Nevermind the pandemic for a minute here. Running out into a busy street like Kalakaua Avenue against the light with oncoming cars is stupid. It’s also just one of the types of behaviors that annoys the hell out of residents. It’s part of the reason why traffic is the way it is in Waikiki. So, please, wait for your turn!
Back to masks. Many people weren’t wearing them. This is especially true of visitors. Most locals we saw, even when heading to or coming back from the beach, had masks on. But many tourists, even those strolling along Kalakaua Avenue, weren’t wearing masks. Many in the International Market Place weren’t either in clear violation of the center’s masking policy.
Now, I don’t care where you’re from. But you need to follow our local laws and emergency orders. If you don’t, not only are you putting other visitors and residents at risk, but you could contribute to a rise in cases.

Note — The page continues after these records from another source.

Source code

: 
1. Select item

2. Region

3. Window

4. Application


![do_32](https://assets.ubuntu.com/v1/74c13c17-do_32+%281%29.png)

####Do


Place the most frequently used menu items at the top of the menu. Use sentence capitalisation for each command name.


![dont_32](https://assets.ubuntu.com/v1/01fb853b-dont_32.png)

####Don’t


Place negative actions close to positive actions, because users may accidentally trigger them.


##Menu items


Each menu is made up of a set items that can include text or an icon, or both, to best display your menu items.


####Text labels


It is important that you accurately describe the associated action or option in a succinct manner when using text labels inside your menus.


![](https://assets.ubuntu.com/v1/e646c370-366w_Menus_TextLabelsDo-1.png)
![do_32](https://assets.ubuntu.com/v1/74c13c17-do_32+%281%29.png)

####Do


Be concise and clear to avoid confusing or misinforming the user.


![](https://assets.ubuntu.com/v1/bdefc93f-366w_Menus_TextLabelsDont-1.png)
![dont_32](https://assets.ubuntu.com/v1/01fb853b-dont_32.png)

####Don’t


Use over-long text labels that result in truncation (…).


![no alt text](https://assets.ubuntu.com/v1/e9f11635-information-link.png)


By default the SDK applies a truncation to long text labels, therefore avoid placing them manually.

And if cases rise high enough, Oahu will slide back into Tier 2 of its reopening strategy, placing strict limitations on restaurants, bars, attractions, and more. Needless to say, that would ruin future visitors’ time in Hawaii. Think I’m joking? Case rates are already on the rise once again.

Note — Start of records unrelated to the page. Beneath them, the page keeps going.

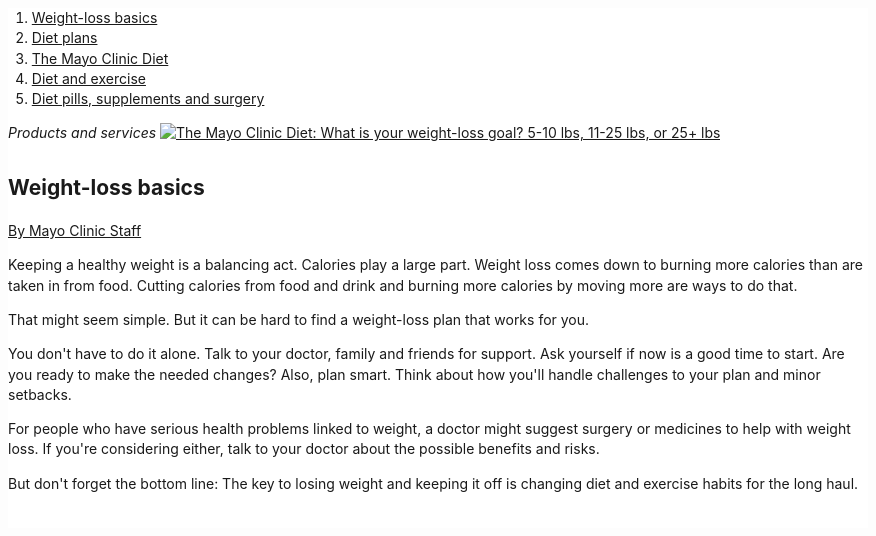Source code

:







1. [Weight\-loss basics](/healthy-lifestyle/weight-loss/basics/weightloss-basics/hlv-20049483)
2. [Diet plans](/healthy-lifestyle/weight-loss/basics/diet-plans/hlv-20049483)
3. [The Mayo Clinic Diet](/healthy-lifestyle/weight-loss/basics/mayo-clinic-diet/hlv-20049483)
4. [Diet and exercise](/healthy-lifestyle/weight-loss/basics/diet-and-exercise/hlv-20049483)
5. [Diet pills, supplements and surgery](/healthy-lifestyle/weight-loss/basics/diet-pills-supplements-and-surgery/hlv-20049483)






*Products and services*
[![The Mayo Clinic Diet: What is your weight-loss goal? 5-10 lbs, 11-25 lbs, or 25+ lbs](/-/media/kcms/gbs/patient-consumer/images/2015/05/13/13/24/tmcd_3btn_130x235_v7.gif)](https://diet.mayoclinic.org/us/personalized-plan/?source=mayo&utm_source=Mayo&utm_medium=Display&utm_campaign=LeftRailImage2)






Weight\-loss basics
-------------------

[By Mayo Clinic Staff](/about-this-site/meet-our-medical-editors)


Keeping a healthy weight is a balancing act. Calories play a large part. Weight loss comes down to burning more calories than are taken in from food. Cutting calories from food and drink and burning more calories by moving more are ways to do that.


That might seem simple. But it can be hard to find a weight\-loss plan that works for you.


You don't have to do it alone. Talk to your doctor, family and friends for support. Ask yourself if now is a good time to start. Are you ready to make the needed changes? Also, plan smart. Think about how you'll handle challenges to your plan and minor setbacks.


For people who have serious health problems linked to weight, a doctor might suggest surgery or medicines to help with weight loss. If you're considering either, talk to your doctor about the possible benefits and risks.


But don't forget the bottom line: The key to losing weight and keeping it off is changing diet and exercise habits for the long haul.









  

For those of you that don’t know, Hawaii statewide emergency orders require masks to be worn at all times indoors except for certain activities such as eating and drinking. Masks must also be worn outside when social distancing isn’t possible. So, you know, in those crowded lines, when the streets get really packed, etc. Also, businesses have the right to institute their own stricter rules. Be respectful and follow their rules. Failure to do so could result in your arrest.
Oh, and, wearing your mask around your chin doesn’t count…
As I mentioned earlier, cases are on the rise once again in Hawaii. Heck, cases are on the rise in 21 states right now, while a third wave is hitting other countries around the world. But, back here in Honolulu, we’ve seen cases rise from a 14-day average of 20 new cases per day only two weeks ago to an average of 43 new cases per day on Monday, March 22. That’s an 80% increase in the past two weeks. It also places us close to the 50 cases per day threshold that would force us back into Tier 2 of the reopening strategy. Honolulu’s test positivity rate also jumped from 0.9% to 1.6% during that same time.
The Hawaii Department of Health notes that our rising rate of infection is directly correlated with Honolulu’s move to Tier 2 and the increases in arriving visitors. And the trends certainly do match up perfectly.
What’s more, Hawaii’s hospitality workers only became eligible for the vaccine on March 15. Hawaii has one of the slowest rollouts in the nation. In fact, the national average says 1 in 4 Americans have already received at least one dose of a vaccine. But guess what the ratio is like in Hawaii? 1 in 5. What’s more, three of Oahu’s hospitals have ICU occupancy rates above 75% already.
The Crowds Are Back in Waikiki, Final Thoughts
Look, I don’t care if you believe the virus is real or not. Nor do I care what your home state’s rules are like. This is Hawaii and we have our own emergency orders in place. Things were going well for a time too, and now they’re not. To be clear, I’m not blaming all of this on visitors. There are lots of irresponsible residents too. But, if we want things to remain open, we all have to do our part. So please, for the sake of our business owners, our industry workers, other visitors, and even residents, wear a mask, keep your distance, and heed all emergency orders and existing laws. I’m grateful things aren’t as bad here as they are in Miami, but things are about to get worse if we don’t act now.